Extracted page text data

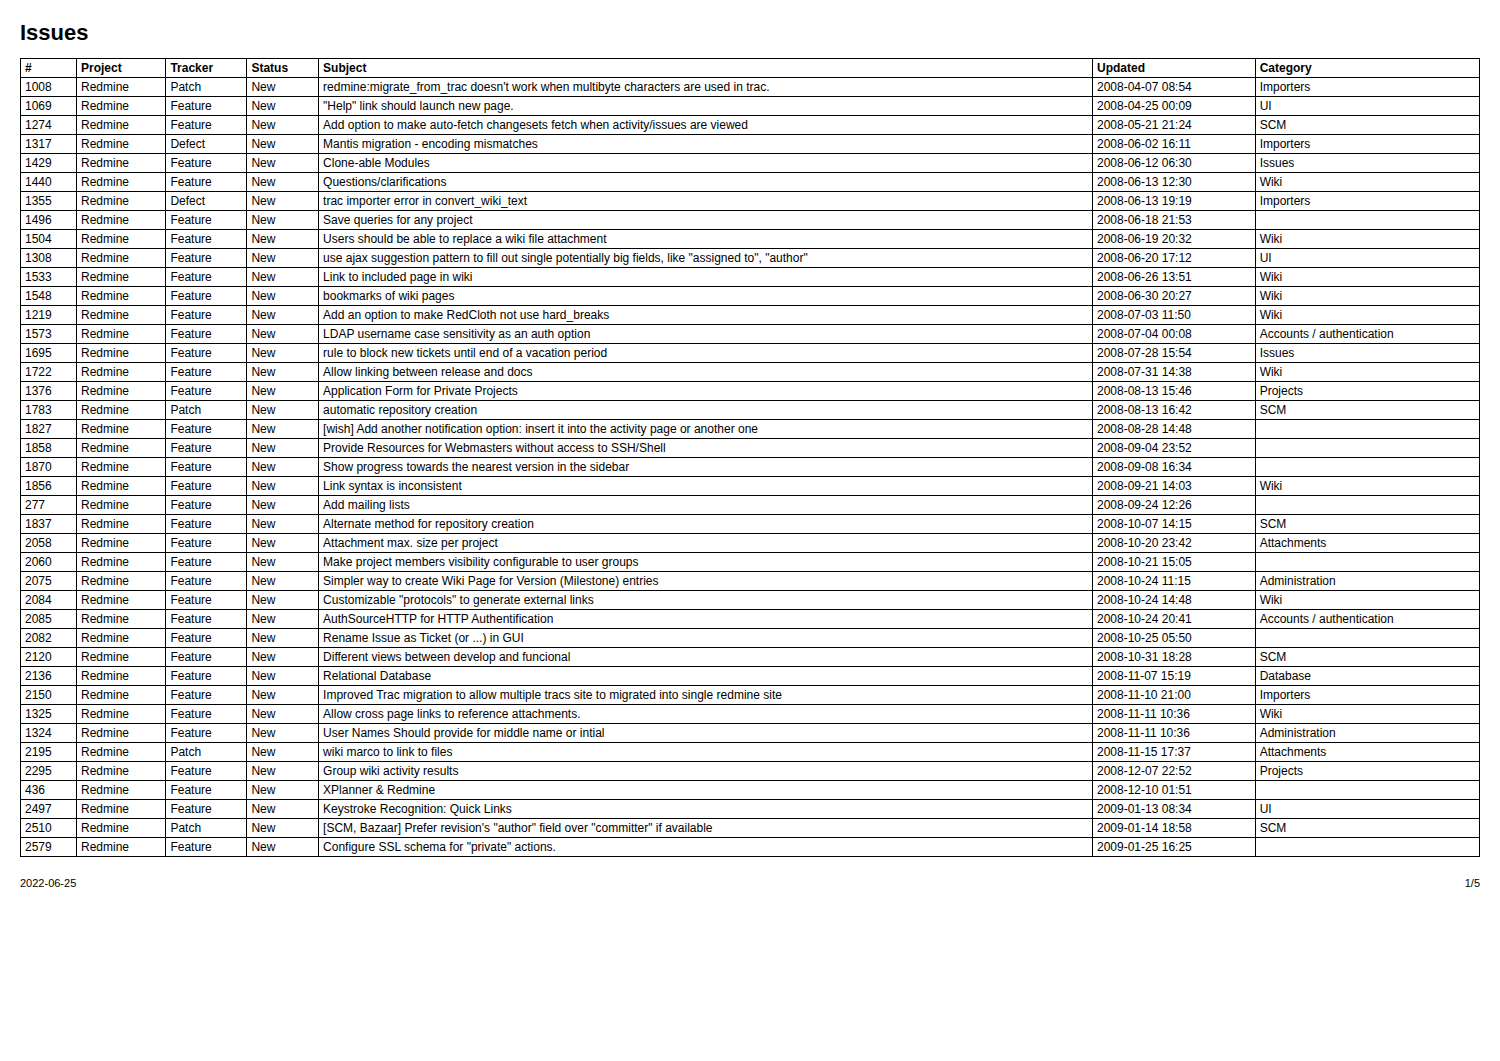Issues
| # | Project | Tracker | Status | Subject | Updated | Category |
| --- | --- | --- | --- | --- | --- | --- |
| 1008 | Redmine | Patch | New | redmine:migrate_from_trac doesn't work when multibyte characters are used in trac. | 2008-04-07 08:54 | Importers |
| 1069 | Redmine | Feature | New | "Help" link should launch new page. | 2008-04-25 00:09 | UI |
| 1274 | Redmine | Feature | New | Add option to make auto-fetch changesets fetch when activity/issues are viewed | 2008-05-21 21:24 | SCM |
| 1317 | Redmine | Defect | New | Mantis migration - encoding mismatches | 2008-06-02 16:11 | Importers |
| 1429 | Redmine | Feature | New | Clone-able Modules | 2008-06-12 06:30 | Issues |
| 1440 | Redmine | Feature | New | Questions/clarifications | 2008-06-13 12:30 | Wiki |
| 1355 | Redmine | Defect | New | trac importer error in convert_wiki_text | 2008-06-13 19:19 | Importers |
| 1496 | Redmine | Feature | New | Save queries for any project | 2008-06-18 21:53 | |
| 1504 | Redmine | Feature | New | Users should be able to replace a wiki file attachment | 2008-06-19 20:32 | Wiki |
| 1308 | Redmine | Feature | New | use ajax suggestion pattern to fill out single potentially big fields, like "assigned to", "author" | 2008-06-20 17:12 | UI |
| 1533 | Redmine | Feature | New | Link to included page in wiki | 2008-06-26 13:51 | Wiki |
| 1548 | Redmine | Feature | New | bookmarks of wiki pages | 2008-06-30 20:27 | Wiki |
| 1219 | Redmine | Feature | New | Add an option to make RedCloth not use hard_breaks | 2008-07-03 11:50 | Wiki |
| 1573 | Redmine | Feature | New | LDAP username case sensitivity as an auth option | 2008-07-04 00:08 | Accounts / authentication |
| 1695 | Redmine | Feature | New | rule to block new tickets until end of a vacation period | 2008-07-28 15:54 | Issues |
| 1722 | Redmine | Feature | New | Allow linking between release and docs | 2008-07-31 14:38 | Wiki |
| 1376 | Redmine | Feature | New | Application Form for Private Projects | 2008-08-13 15:46 | Projects |
| 1783 | Redmine | Patch | New | automatic repository creation | 2008-08-13 16:42 | SCM |
| 1827 | Redmine | Feature | New | [wish] Add another notification option: insert it into the activity page or another one | 2008-08-28 14:48 | |
| 1858 | Redmine | Feature | New | Provide Resources for Webmasters without access to SSH/Shell | 2008-09-04 23:52 | |
| 1870 | Redmine | Feature | New | Show progress towards the nearest version in the sidebar | 2008-09-08 16:34 | |
| 1856 | Redmine | Feature | New | Link syntax is inconsistent | 2008-09-21 14:03 | Wiki |
| 277 | Redmine | Feature | New | Add mailing lists | 2008-09-24 12:26 | |
| 1837 | Redmine | Feature | New | Alternate method for repository creation | 2008-10-07 14:15 | SCM |
| 2058 | Redmine | Feature | New | Attachment max. size per project | 2008-10-20 23:42 | Attachments |
| 2060 | Redmine | Feature | New | Make project members visibility configurable to user groups | 2008-10-21 15:05 | |
| 2075 | Redmine | Feature | New | Simpler way to create Wiki Page for Version (Milestone) entries | 2008-10-24 11:15 | Administration |
| 2084 | Redmine | Feature | New | Customizable "protocols" to generate external links | 2008-10-24 14:48 | Wiki |
| 2085 | Redmine | Feature | New | AuthSourceHTTP for HTTP Authentification | 2008-10-24 20:41 | Accounts / authentication |
| 2082 | Redmine | Feature | New | Rename Issue as Ticket (or ...) in GUI | 2008-10-25 05:50 | |
| 2120 | Redmine | Feature | New | Different views between develop and funcional | 2008-10-31 18:28 | SCM |
| 2136 | Redmine | Feature | New | Relational Database | 2008-11-07 15:19 | Database |
| 2150 | Redmine | Feature | New | Improved Trac migration to allow multiple tracs site to migrated into single redmine site | 2008-11-10 21:00 | Importers |
| 1325 | Redmine | Feature | New | Allow cross page links to reference attachments. | 2008-11-11 10:36 | Wiki |
| 1324 | Redmine | Feature | New | User Names Should provide for middle name or intial | 2008-11-11 10:36 | Administration |
| 2195 | Redmine | Patch | New | wiki marco to link to files | 2008-11-15 17:37 | Attachments |
| 2295 | Redmine | Feature | New | Group wiki activity results | 2008-12-07 22:52 | Projects |
| 436 | Redmine | Feature | New | XPlanner & Redmine | 2008-12-10 01:51 | |
| 2497 | Redmine | Feature | New | Keystroke Recognition: Quick Links | 2009-01-13 08:34 | UI |
| 2510 | Redmine | Patch | New | [SCM, Bazaar] Prefer revision's "author" field over "committer" if available | 2009-01-14 18:58 | SCM |
| 2579 | Redmine | Feature | New | Configure SSL schema for "private" actions. | 2009-01-25 16:25 | |
2022-06-25 1/5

WORK TASK
The records must appear again word for word, though none of their pictures should.

REPLY
Issues
| # | Project | Tracker | Status | Subject | Updated | Category |
| --- | --- | --- | --- | --- | --- | --- |
| 1008 | Redmine | Patch | New | redmine:migrate_from_trac doesn't work when multibyte characters are used in trac. | 2008-04-07 08:54 | Importers |
| 1069 | Redmine | Feature | New | "Help" link should launch new page. | 2008-04-25 00:09 | UI |
| 1274 | Redmine | Feature | New | Add option to make auto-fetch changesets fetch when activity/issues are viewed | 2008-05-21 21:24 | SCM |
| 1317 | Redmine | Defect | New | Mantis migration - encoding mismatches | 2008-06-02 16:11 | Importers |
| 1429 | Redmine | Feature | New | Clone-able Modules | 2008-06-12 06:30 | Issues |
| 1440 | Redmine | Feature | New | Questions/clarifications | 2008-06-13 12:30 | Wiki |
| 1355 | Redmine | Defect | New | trac importer error in convert_wiki_text | 2008-06-13 19:19 | Importers |
| 1496 | Redmine | Feature | New | Save queries for any project | 2008-06-18 21:53 | |
| 1504 | Redmine | Feature | New | Users should be able to replace a wiki file attachment | 2008-06-19 20:32 | Wiki |
| 1308 | Redmine | Feature | New | use ajax suggestion pattern to fill out single potentially big fields, like "assigned to", "author" | 2008-06-20 17:12 | UI |
| 1533 | Redmine | Feature | New | Link to included page in wiki | 2008-06-26 13:51 | Wiki |
| 1548 | Redmine | Feature | New | bookmarks of wiki pages | 2008-06-30 20:27 | Wiki |
| 1219 | Redmine | Feature | New | Add an option to make RedCloth not use hard_breaks | 2008-07-03 11:50 | Wiki |
| 1573 | Redmine | Feature | New | LDAP username case sensitivity as an auth option | 2008-07-04 00:08 | Accounts / authentication |
| 1695 | Redmine | Feature | New | rule to block new tickets until end of a vacation period | 2008-07-28 15:54 | Issues |
| 1722 | Redmine | Feature | New | Allow linking between release and docs | 2008-07-31 14:38 | Wiki |
| 1376 | Redmine | Feature | New | Application Form for Private Projects | 2008-08-13 15:46 | Projects |
| 1783 | Redmine | Patch | New | automatic repository creation | 2008-08-13 16:42 | SCM |
| 1827 | Redmine | Feature | New | [wish] Add another notification option: insert it into the activity page or another one | 2008-08-28 14:48 | |
| 1858 | Redmine | Feature | New | Provide Resources for Webmasters without access to SSH/Shell | 2008-09-04 23:52 | |
| 1870 | Redmine | Feature | New | Show progress towards the nearest version in the sidebar | 2008-09-08 16:34 | |
| 1856 | Redmine | Feature | New | Link syntax is inconsistent | 2008-09-21 14:03 | Wiki |
| 277 | Redmine | Feature | New | Add mailing lists | 2008-09-24 12:26 | |
| 1837 | Redmine | Feature | New | Alternate method for repository creation | 2008-10-07 14:15 | SCM |
| 2058 | Redmine | Feature | New | Attachment max. size per project | 2008-10-20 23:42 | Attachments |
| 2060 | Redmine | Feature | New | Make project members visibility configurable to user groups | 2008-10-21 15:05 | |
| 2075 | Redmine | Feature | New | Simpler way to create Wiki Page for Version (Milestone) entries | 2008-10-24 11:15 | Administration |
| 2084 | Redmine | Feature | New | Customizable "protocols" to generate external links | 2008-10-24 14:48 | Wiki |
| 2085 | Redmine | Feature | New | AuthSourceHTTP for HTTP Authentification | 2008-10-24 20:41 | Accounts / authentication |
| 2082 | Redmine | Feature | New | Rename Issue as Ticket (or ...) in GUI | 2008-10-25 05:50 | |
| 2120 | Redmine | Feature | New | Different views between develop and funcional | 2008-10-31 18:28 | SCM |
| 2136 | Redmine | Feature | New | Relational Database | 2008-11-07 15:19 | Database |
| 2150 | Redmine | Feature | New | Improved Trac migration to allow multiple tracs site to migrated into single redmine site | 2008-11-10 21:00 | Importers |
| 1325 | Redmine | Feature | New | Allow cross page links to reference attachments. | 2008-11-11 10:36 | Wiki |
| 1324 | Redmine | Feature | New | User Names Should provide for middle name or intial | 2008-11-11 10:36 | Administration |
| 2195 | Redmine | Patch | New | wiki marco to link to files | 2008-11-15 17:37 | Attachments |
| 2295 | Redmine | Feature | New | Group wiki activity results | 2008-12-07 22:52 | Projects |
| 436 | Redmine | Feature | New | XPlanner & Redmine | 2008-12-10 01:51 | |
| 2497 | Redmine | Feature | New | Keystroke Recognition: Quick Links | 2009-01-13 08:34 | UI |
| 2510 | Redmine | Patch | New | [SCM, Bazaar] Prefer revision's "author" field over "committer" if available | 2009-01-14 18:58 | SCM |
| 2579 | Redmine | Feature | New | Configure SSL schema for "private" actions. | 2009-01-25 16:25 | |
2022-06-25 1/5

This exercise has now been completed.